Speaking of lift-off, there’s a long countdown (all the way from “thirty”) for the Earth departure. But they use the term “countoff” rather than countdown, one of the rare things this movie doesn’t accurately predict. (The countdown itself, by general consensus, was invented by another movie, Fritz Lang’s Woman on the Moon.) The countoff is delivered by Dick Wesson, the comic actor who performs the tiresome “Hey, I’m just a guy from Brooklyn” role; the other astronauts are a scientist (Warner Anderson, who would be in the TV show and movie The Lineup), the CEO of a Boeing-like aeronautics company (John Archer) and a general (Tom Powers, who played Barbara Stanwyck’s jerk of a husband in Double Indemnity).
Almost no women in the film, except for the scientist’s wife. There is a Woody Woodpecker cartoon, which is shown to the project’s investors as a way to explain how rockets work. In a way, this sequence is prescient too, for how it demonstrates the way corporations will produce elaborate film-related pieces meant to illustrate or sell an idea in a boardroom. It is lucid in its description of rocket power, although it has Woody Woodpecker, thus raising the question, is there anyone anywhere who ever actually liked Woody Woodpecker? Why was this awful character ever popular?

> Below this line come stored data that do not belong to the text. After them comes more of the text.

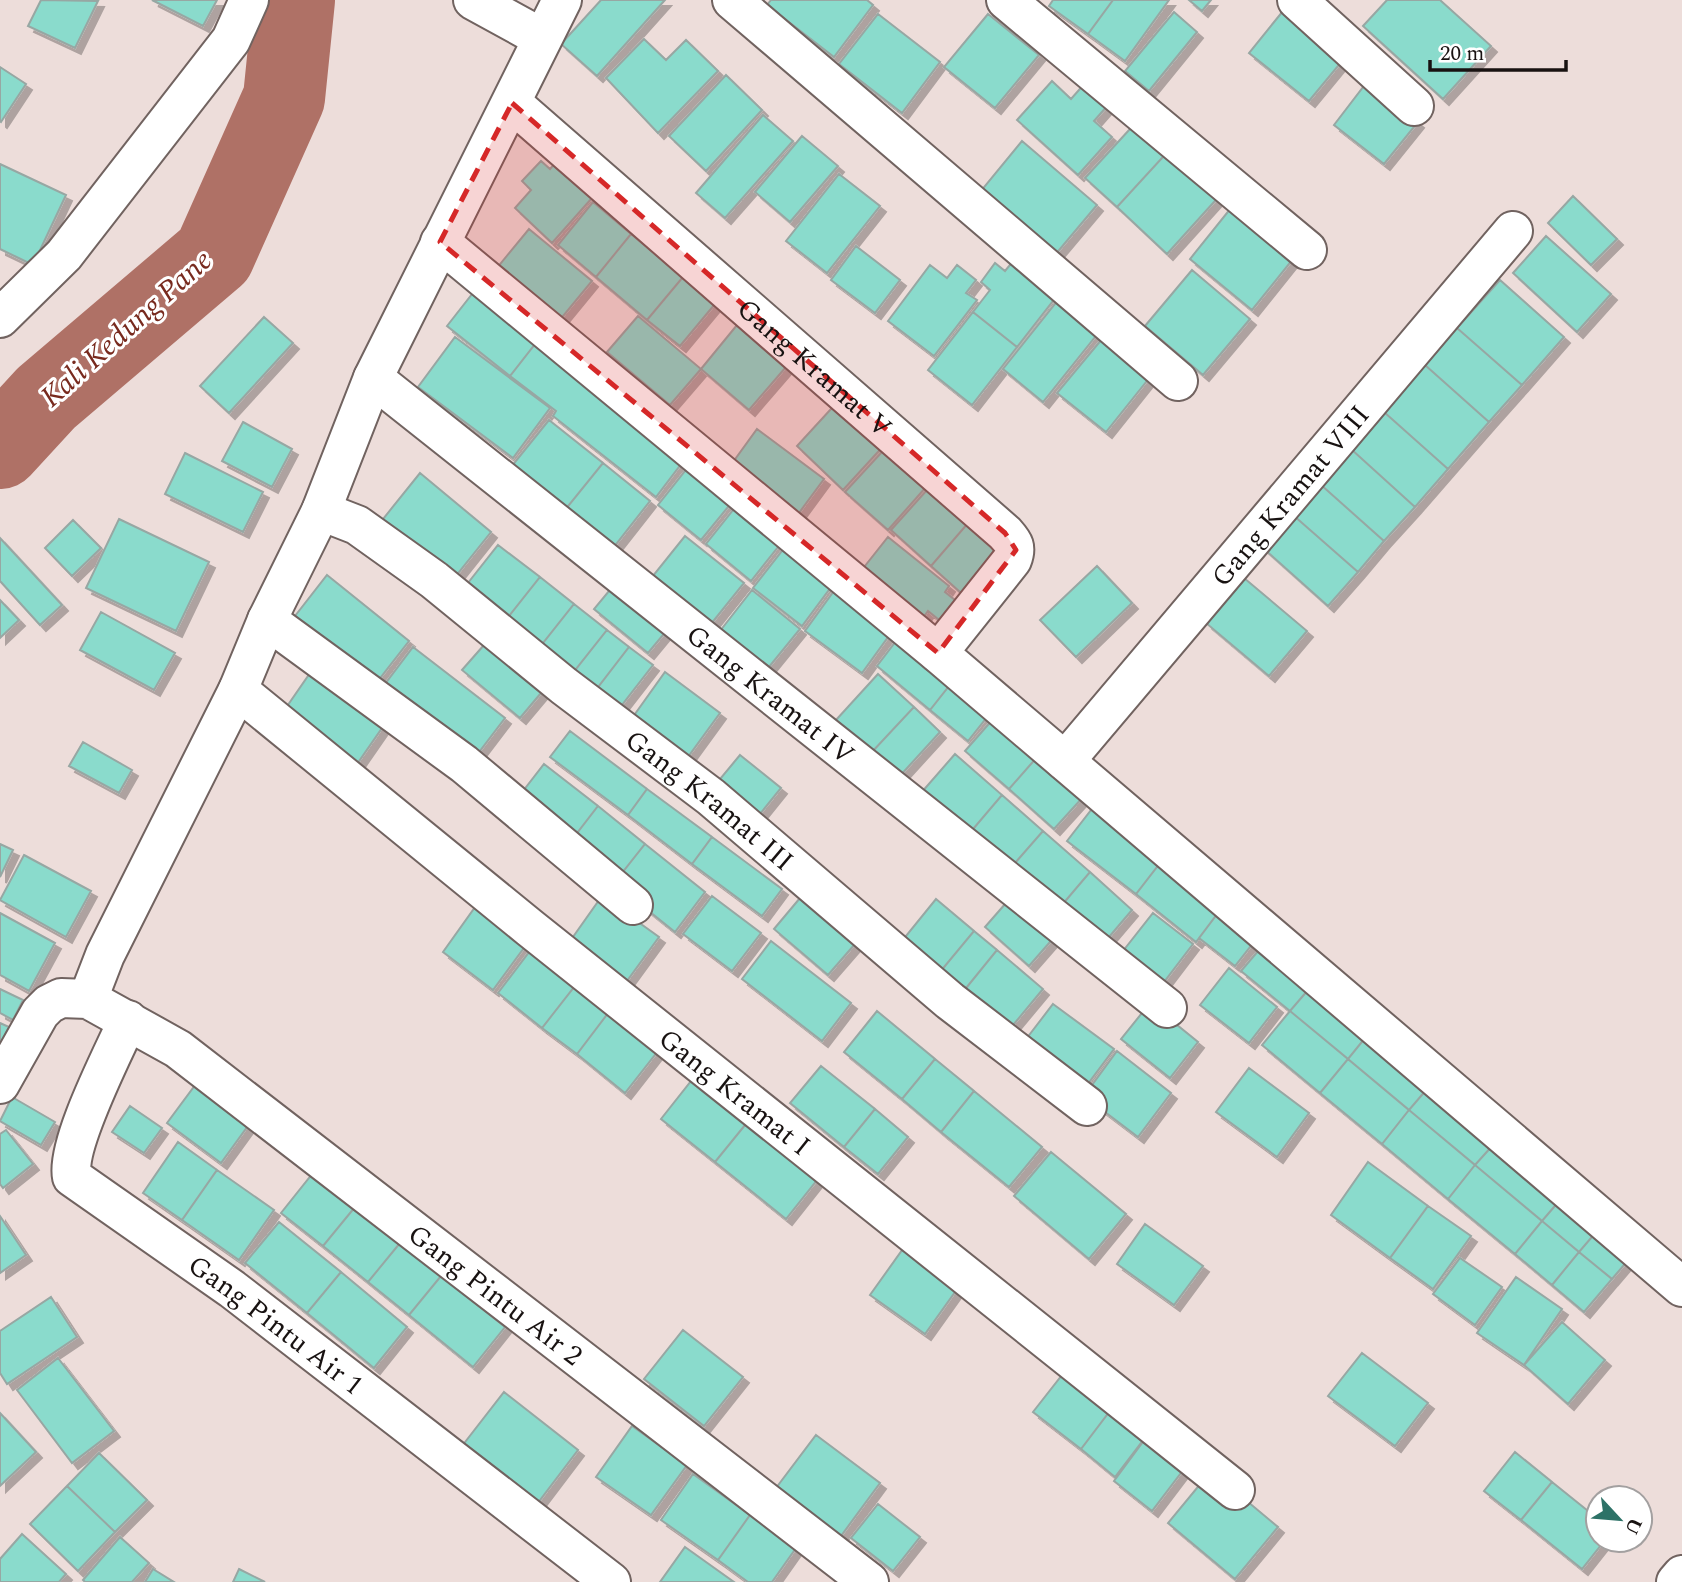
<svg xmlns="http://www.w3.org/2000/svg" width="1682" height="1582" font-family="Spectral,serif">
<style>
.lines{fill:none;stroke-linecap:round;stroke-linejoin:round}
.river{stroke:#af7166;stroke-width:82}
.building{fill:#8adbcc;stroke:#97a7a3;stroke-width:2;filter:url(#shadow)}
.street-casing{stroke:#716360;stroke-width:42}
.street{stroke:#fff;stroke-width:38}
.marked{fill:#d62828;fill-opacity:0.2;stroke:#d62828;stroke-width:5;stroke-dasharray:14 9;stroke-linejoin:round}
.labels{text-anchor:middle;stroke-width:6;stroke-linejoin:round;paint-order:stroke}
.street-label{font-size:28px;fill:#181211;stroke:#fff}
.water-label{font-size:30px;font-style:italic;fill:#782a1e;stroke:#fff}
</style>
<defs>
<filter id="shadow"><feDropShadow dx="6" dy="6" stdDeviation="0" flood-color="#0004"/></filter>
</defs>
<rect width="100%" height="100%" fill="#edddda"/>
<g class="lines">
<!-- river -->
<path class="river" d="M0,448L46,398L214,255L284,98L294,0"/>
</g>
<!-- building -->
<path class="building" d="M41,0L98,1L75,48L28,26Z
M152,0H217L203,26Z
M601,0H665L597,76L561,44Z
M771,0H867L873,5L834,57L767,5Z
M1053,0H1113L1088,34L1049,6Z
M1113,0H1169L1125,61L1088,34Z
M1189,0H1211L1202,11Z
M1387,0H1440L1491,46L1443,99L1363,26Z
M1283,11L1343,60L1309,101L1249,53Z
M1174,12L1197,32L1149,91L1125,71Z
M878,14L940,62L902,113L839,64Z
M988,14L1039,55L995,108L944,67Z
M644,39L666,60L686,40L718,71L658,133L606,78Z
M0,67L26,84L1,122L0,121Z
M726,75L762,110L706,171L669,136Z
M1052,81L1071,99L1086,82L1109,104L1094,121L1112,137L1078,175L1017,120Z
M1367,82L1418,122L1384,164L1334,125Z
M763,115L793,141L725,218L696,193Z
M1141,117L1173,146L1117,207L1085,178Z
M802,136L838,166L790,222L755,192Z
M1022,141L1097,205L1055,255L980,192Z
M1173,146L1223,192L1167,254L1117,207Z
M563,154L600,189L552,243L515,208L531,190L522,181L541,161L550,169Z
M0,164L66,195L33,265L0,249Z
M839,174L880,206L827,273L786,241Z
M1573,196L1617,239L1591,265L1548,223Z
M593,202L631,234L596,277L558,245Z
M1235,203L1297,254L1252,310L1190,259Z
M529,229L592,281L559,321L496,269Z
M631,234L683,277L647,320L596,277Z
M1546,236L1611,294L1577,332L1513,273Z
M856,246L900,280L875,313L831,280Z
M1019,254L1063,288L1017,347L973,312L990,290L981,282L995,263L1005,271Z
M930,265L947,278L957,265L976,280L966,293L977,300L934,356L888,321Z
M1192,270L1250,319L1203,375L1145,326Z
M683,277L715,304L680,346L647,320Z
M1500,280L1564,337L1522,385L1457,328Z
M480,284L543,334L510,376L447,326Z
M1059,299L1099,332L1043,402L1003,369Z
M973,312L1017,347L972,405L928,370Z
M638,316L701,369L670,405L607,352Z
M264,317L293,343L229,413L200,386Z
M737,325L786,367L749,410L701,369Z
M1457,328L1522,385L1489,422L1425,365Z
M543,334L691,451L656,497L553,416L556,411L510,376Z
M455,337L550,408L513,458L418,387Z
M1102,339L1150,377L1106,432L1057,393Z
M1425,365L1489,422L1448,469L1384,412Z
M842,397L888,441L843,490L797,446Z
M1384,412L1448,469L1415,507L1351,449Z
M549,420L603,463L565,510L511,467Z
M243,422L292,449L272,487L222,461Z
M757,429L824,479L796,517L728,469Z
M893,440L934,478L888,530L845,492Z
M1351,449L1415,507L1384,541L1320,484Z
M185,453L263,492L243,532L165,494Z
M693,461L737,496L701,540L658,505Z
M603,463L650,501L613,548L565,510Z
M420,473L491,532L451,582L379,524Z
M936,480L975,515L931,566L891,530Z
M1320,484L1384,541L1358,572L1293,515Z
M741,500L786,537L751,581L706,544Z
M975,515L1014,550L970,601L931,566Z
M1293,515L1358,572L1328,606L1263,548Z
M119,519L209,562L176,631L86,588Z
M73,520L101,548L72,576L45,548Z
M685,536L744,583L707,629L648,582Z
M888,537L949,586L945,592L965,608L949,628L928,611L918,625L857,576Z
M0,538L62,605L40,625L0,581Z
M789,542L837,579L802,626L753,588Z
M498,545L540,577L505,621L464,588Z
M1097,566L1132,603L1076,657L1040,620Z
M327,575L409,641L377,682L295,616Z
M540,577L574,604L539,648L505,621Z
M1244,578L1307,631L1269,676L1206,623Z
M839,584L896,626L862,673L805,631Z
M614,585L668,629L648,653L594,609Z
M752,590L800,629L760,678L713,640Z
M0,600L19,620L0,638Z
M574,604L607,630L572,674L539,648Z
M101,612L175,653L154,690L80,650Z
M607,630L629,647L595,691L572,674Z
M903,632L957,676L930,710L877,666Z
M484,645L541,693L520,718L462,670Z
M413,647L505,718L473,760L382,688Z
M629,647L653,665L618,710L595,691Z
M317,663L391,715L355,767L281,715Z
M665,672L720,713L685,761L630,721Z
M878,674L914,707L871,753L836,720Z
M957,676L995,707L968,741L930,710Z
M914,707L940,732L898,778L871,753Z
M994,718L1038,756L1009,789L965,751Z
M570,731L647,789L628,815L550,757Z
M83,742L132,770L119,793L69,766Z
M955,754L1002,795L968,835L921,793Z
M740,755L781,788L751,825L710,791Z
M1038,756L1084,796L1054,829L1009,789Z
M544,764L598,806L567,846L513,804Z
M647,789L712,837L692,864L628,815Z
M1002,795L1043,831L1008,871L968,835Z
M1095,805L1164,858L1136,894L1067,841Z
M598,806L645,844L614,883L567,846Z
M1043,831L1090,872L1056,912L1008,871Z
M712,837L782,889L762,916L692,864Z
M0,844L13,850L0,877Z
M645,844L705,892L675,932L614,883Z
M24,855L91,891L66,937L0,900Z
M1164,858L1224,905L1196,942L1136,894Z
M1090,872L1132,910L1098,950L1056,912Z
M1013,895L1057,934L1029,966L985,927Z
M602,896L659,937L624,985L568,944Z
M712,896L761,933L732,971L683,934Z
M800,898L855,944L828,975L774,929Z
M936,899L974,931L935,978L897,947Z
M478,903L529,941L493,990L443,952Z
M1224,905L1261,933L1235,966L1199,938Z
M0,913L55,943L29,991L0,975Z
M1153,913L1193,944L1164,982L1123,951Z
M974,931L997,950L958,998L935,978Z
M771,941L851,1003L822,1041L742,979Z
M536,943L582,977L542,1028L498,993Z
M997,950L1043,989L1004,1036L958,998Z
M1259,950L1308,990L1290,1011L1241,971Z
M1229,968L1277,1007L1249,1043L1200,1005Z
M582,977L615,1004L577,1054L542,1028Z
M0,989L23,1000L13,1020L0,1013Z
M1308,990L1365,1038L1348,1059L1290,1011Z
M1150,1003L1198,1042L1170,1078L1121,1039Z
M615,1004L665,1042L625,1093L577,1054Z
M1053,1004L1114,1049L1081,1093L1020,1047Z
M877,1011L935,1059L902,1099L844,1052Z
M1290,1011L1348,1059L1320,1093L1262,1045Z
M0,1023L9,1027L0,1044Z
M1365,1038L1427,1089L1409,1110L1348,1059Z
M1117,1051L1171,1093L1138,1137L1084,1096Z
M935,1059L974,1091L941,1132L902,1099Z
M1348,1059L1409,1110L1382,1144L1320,1093Z
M821,1066L875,1109L844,1147L790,1103Z
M1249,1068L1309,1113L1277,1157L1216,1112Z
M699,1071L754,1114L715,1162L661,1119Z
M196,1084L250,1123L221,1163L167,1123Z
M1427,1089L1493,1145L1475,1165L1409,1110Z
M974,1091L1042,1147L1009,1187L941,1132Z
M12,1097L55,1122L41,1145L0,1121Z
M130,1106L162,1128L144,1153L112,1132Z
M875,1109L908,1137L878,1174L844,1147Z
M1409,1110L1475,1165L1448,1199L1382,1144Z
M754,1114L825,1170L786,1219L715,1162Z
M6,1130L33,1164L3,1188L0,1184V1134Z
M178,1142L217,1170L182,1220L143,1193Z
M1493,1145L1560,1200L1542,1221L1475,1165Z
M1051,1152L1126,1214L1089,1259L1014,1196Z
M1368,1162L1428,1206L1390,1258L1331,1215Z
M1475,1165L1542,1221L1515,1254L1448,1199Z
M217,1170L274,1210L239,1260L182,1220Z
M313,1173L355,1207L323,1246L281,1213Z
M1560,1200L1597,1231L1579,1252L1542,1221Z
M1428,1206L1471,1236L1433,1289L1390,1258Z
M355,1207L400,1243L368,1282L323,1246Z
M0,1216L26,1255L0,1273Z
M1542,1221L1579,1252L1552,1285L1515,1254Z
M279,1222L341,1272L307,1313L245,1263Z
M1145,1224L1203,1266L1174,1305L1117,1264Z
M1597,1231L1630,1258L1612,1279L1579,1252Z
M400,1243L441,1276L409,1315L368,1282Z
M905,1246L960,1285L925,1334L870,1295Z
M1579,1252L1612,1279L1584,1312L1552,1285Z
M1460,1258L1502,1287L1475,1325L1433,1294Z
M341,1272L407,1327L374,1368L307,1313Z
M441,1276L505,1327L473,1367L409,1315Z
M1516,1277L1562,1309L1524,1365L1477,1333Z
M51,1297L77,1337L7,1384L0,1373V1331Z
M1562,1322L1605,1360L1568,1404L1524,1365Z
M683,1330L743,1377L704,1426L644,1379Z
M1362,1353L1428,1403L1395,1446L1328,1396Z
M58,1358L114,1431L72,1463L17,1390Z
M1066,1370L1113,1407L1081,1449L1033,1412Z
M504,1392L578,1450L537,1504L462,1446Z
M1113,1407L1147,1435L1115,1477L1081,1449Z
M0,1413L36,1452L0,1486Z
M632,1426L687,1465L651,1515L596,1477Z
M1151,1431L1190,1461L1152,1511L1114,1481Z
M816,1435L880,1483L838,1540L773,1492Z
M1515,1452L1552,1482L1521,1520L1484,1491Z
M99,1453L147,1500L115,1532L67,1486Z
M1211,1471L1278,1527L1235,1579L1168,1523Z
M693,1474L750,1515L718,1560L661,1520Z
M1552,1482L1598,1519V1540H1605L1582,1569L1521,1520Z
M67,1486L115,1532L78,1571L30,1524Z
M878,1504L920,1537L893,1571L851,1538Z
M750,1515L796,1548L772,1582H748L718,1560Z
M22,1534L66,1574L59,1582H0V1559Z
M120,1537L149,1563L132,1582H85L83,1580Z
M685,1547L734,1582H660Z
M153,1569L174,1582H145Z
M239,1569L265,1582H233Z"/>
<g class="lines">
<!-- street casing -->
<g class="street-casing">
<g id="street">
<path d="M473,0L542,38"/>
<path d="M732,0L1178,381"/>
<path d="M1006,0L1307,250"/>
<path d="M1297,0L1414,106"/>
<path id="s1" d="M512,103L1005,533C1014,543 1017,547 1012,560L938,653"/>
<path d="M440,242L938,653L1682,1287"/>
<path d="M0,318L64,255L231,40L249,0"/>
<path id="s2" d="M373,378L1167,1008"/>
<path id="s3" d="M321,511L357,525L434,580L564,686L711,797L950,1001L1087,1106"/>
<path d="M267,620L464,764L633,905"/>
<path id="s4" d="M238,690L530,928L1235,1490"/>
<path id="s5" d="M1065,761L1513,231"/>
<path d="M88,999L105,955L238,690L267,620L321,511L373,378L562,0"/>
<path id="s6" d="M128,1020C114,1052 65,1145 72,1177L232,1289L611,1582"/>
<path id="s7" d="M0,1084L40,1013L49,1004L61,998L88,999L178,1049L869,1582"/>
<path d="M1676,1582L1682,1575"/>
</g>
</g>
<!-- street -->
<use href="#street" class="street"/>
</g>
<!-- marked area -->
<path class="marked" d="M512,103L1005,533L1016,550L938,653L440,242Z"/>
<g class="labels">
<!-- street labels -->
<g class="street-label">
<text dy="10" stroke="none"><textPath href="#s1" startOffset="402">Gang Kramat V</textPath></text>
<text dy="10" stroke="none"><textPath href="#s5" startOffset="348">Gang Kramat VIII</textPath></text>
<text dy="10" stroke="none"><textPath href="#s2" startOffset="508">Gang Kramat IV</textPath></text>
<text dy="10" stroke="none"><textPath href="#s3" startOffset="486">Gang Kramat III</textPath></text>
<text dy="10" stroke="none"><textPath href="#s4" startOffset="639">Gang Kramat I</textPath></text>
<text dy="10" stroke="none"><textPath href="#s7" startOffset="639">Gang Pintu Air 2</textPath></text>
<text dy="10" stroke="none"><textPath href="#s6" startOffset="420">Gang Pintu Air 1</textPath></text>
</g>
<!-- water labels -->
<g class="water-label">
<text transform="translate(126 328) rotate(-42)" y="10">Kali Kedung Pane</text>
</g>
</g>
<!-- north arrow -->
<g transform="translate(1619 1519) rotate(116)"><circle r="33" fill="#ffffff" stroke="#a3a0a0" stroke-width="2"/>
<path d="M0-5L12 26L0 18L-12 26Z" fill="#2d7267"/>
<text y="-10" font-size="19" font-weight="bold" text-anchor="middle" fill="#181211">U</text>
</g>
<!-- scale -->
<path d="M1430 60v10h136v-10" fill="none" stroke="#181211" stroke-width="3.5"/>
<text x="1440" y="60" font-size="21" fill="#181211" stroke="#ffffff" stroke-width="5" paint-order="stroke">20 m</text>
</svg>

Destination Moon has sequences that not only seem to have influenced Stanley Kubrick and Arthur C. Clarke when they went about preparing 2001: A Space Odyssey, but that appear to have been taken as raw material on which to play variations: the color-coded suits, and also an entire spacewalk sequence in which one astronaut gets separated from the ship and begins drifting away. (But then this movie probably influenced every spaceship picture that followed, as it was almost the first one out of the gate in the sci-fi renewal of the 1950s.) 2001‘s immortal Dr. Heywood Floyd (William Sylvester), he of the mysterious blandness and dubiously morale-beefing-up speeches, even resembles John Archer’s CEO, physically and otherwise.
NASA had the last laugh, pulling off the actual moon landing only 19 years after this film scoffed at government’s capacity for such a thing. Credit the movie with providing the blueprint, but overvaluing free enterprise.